La telenovela dell'Anello - Più che in una saga fantasy, la realizzazione dell’adattamento cinematografico de Lo hobbit di J.R.R. Tolkien si sta trasformando in una telenovela. Dopo che la produzione è stata rinviata più volte a causa dei litigi tra Peter Jackson, alla macchina da presa per la trilogia de Il signore degli anelli, e la New Line, finalmente i contrasti sembravano essersi sanati. Il cineasta neozelandese interverrà in qualità di produttore, mentre per la sedia di regista si era fatto il nome di Sam Raimi. Tutto risolto, quindi? Niente affatto, perché ora irrompe nella tenzone anche il paffuto Guillermo del Toro.

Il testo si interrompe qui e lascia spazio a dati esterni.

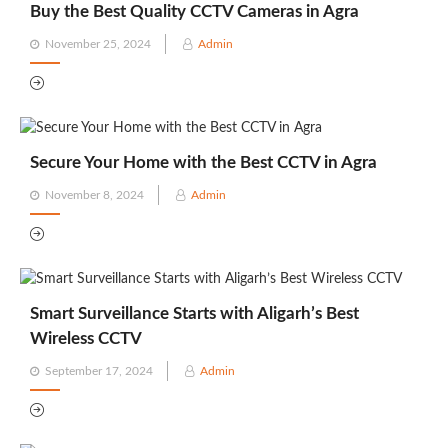
Buy the Best Quality CCTV Cameras in Agra
Posted
November 25, 2024
Admin
on
Secure Your Home with the Best CCTV in Agra
Posted
November 8, 2024
Admin
on
Smart Surveillance Starts with Aligarh’s Best
Wireless CCTV
Posted
September 17, 2024
Admin
on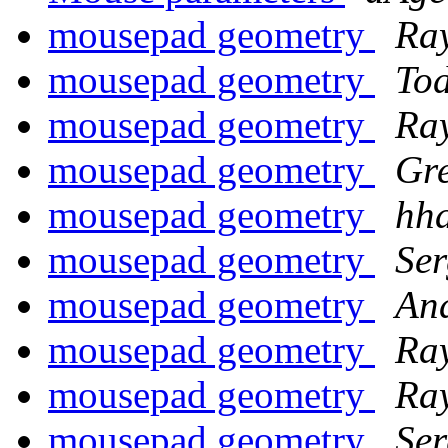
mousepad geometry
Ra
mousepad geometry
To
mousepad geometry
Ra
mousepad geometry
Gre
mousepad geometry
hh
mousepad geometry
Ser
mousepad geometry
An
mousepad geometry
Ra
mousepad geometry
Ra
mousepad geometry
Ser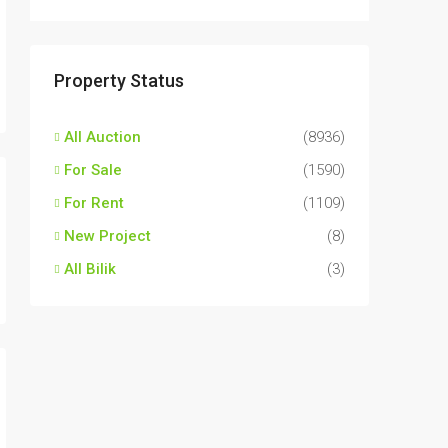
Property Status
All Auction
(8936)
For Sale
(1590)
For Rent
(1109)
New Project
(8)
All Bilik
(3)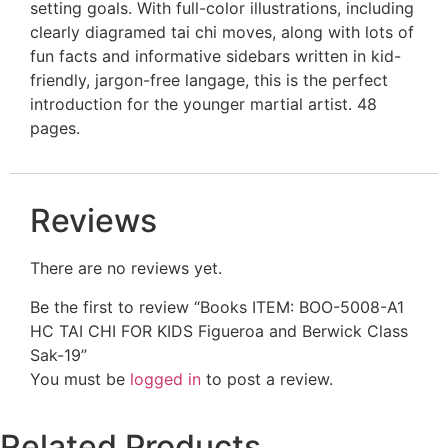
setting goals. With full-color illustrations, including
clearly diagramed tai chi moves, along with lots of
fun facts and informative sidebars written in kid-
friendly, jargon-free langage, this is the perfect
introduction for the younger martial artist. 48
pages.
Reviews
There are no reviews yet.
Be the first to review “Books ITEM: BOO-5008-A1
HC TAI CHI FOR KIDS Figueroa and Berwick Class
Sak-19”
You must be
logged in
to post a review.
Related Products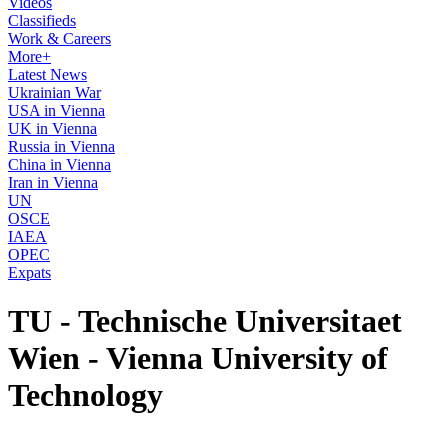
Videos
Classifieds
Work & Careers
More+
Latest News
Ukrainian War
USA in Vienna
UK in Vienna
Russia in Vienna
China in Vienna
Iran in Vienna
UN
OSCE
IAEA
OPEC
Expats
TU - Technische Universitaet
Wien - Vienna University of
Technology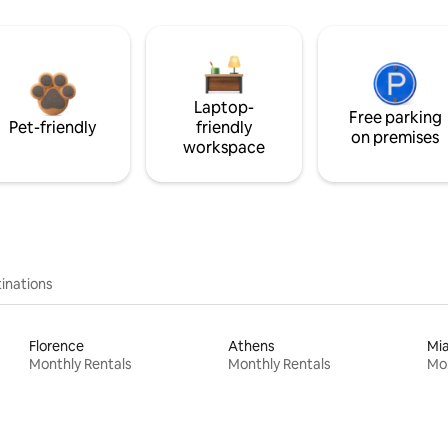
Laptop-
Free parking
Pet-friendly
friendly
on premises
workspace
inations
Florence
Athens
Mi
Monthly Rentals
Monthly Rentals
Mon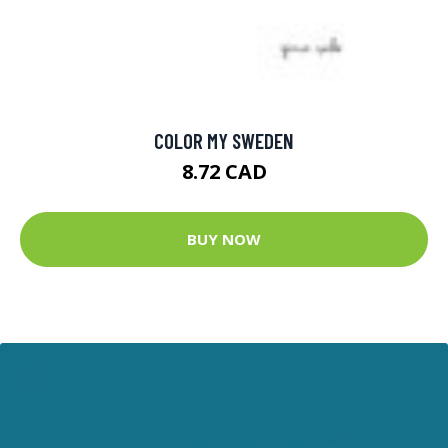
COLOR MY SWEDEN
8.72 CAD
BUY NOW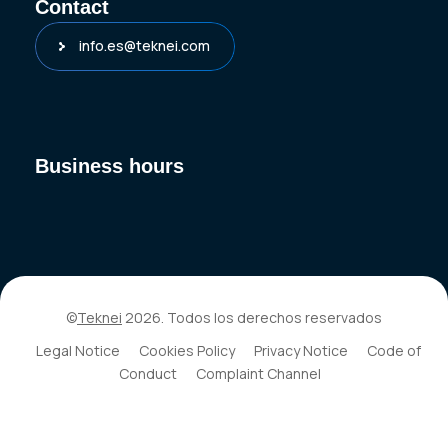
Contact
info.es@teknei.com
Business hours
©
Teknei
2026. Todos los derechos reservados
Legal Notice
Cookies Policy
Privacy Notice
Code of
Conduct
Complaint Channel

Un uomo impegnato - Del Toro, pur avendo una delle agende più fitte di Hollywood, è infatti in trattative per dirigere i due film previsti per l’adattemento de Lo hobbit, prequel della multimiliardaria trilogia dell’Anello. Finito di girare Hellboy II, dopo aver tentato di mettere le mani sul settimo capitolo di Harry Potter, con almeno altri due progetti in piedi (Alle montagne della follia, tratto dall'omonimo libro di H.P. Lovecraft, e la storia di fantasmi 3993), lo spagnolo potrebbe quindi rubare la poltrona a Raimi.
Pedigree fantasy - Il regista de Il labirinto del fauno e di Blade II parrebbe indicato per questo impegnativo ruolo, grazie al suo background di appassionato di fantasy e fantascienza. Abituato a demoni, vampiri e creature mitologiche, dovrebbe essere in grado di gestire la ricca materia fornitagli da Tolkien. Il suo nome, inoltre, sarebbe probabilmente gradito agli appassionati del genere.
Ma non è ancora detta l’ultima parola: l’avventura (produttiva) de Lo hobbit è ben lungi dall’essere conclusa.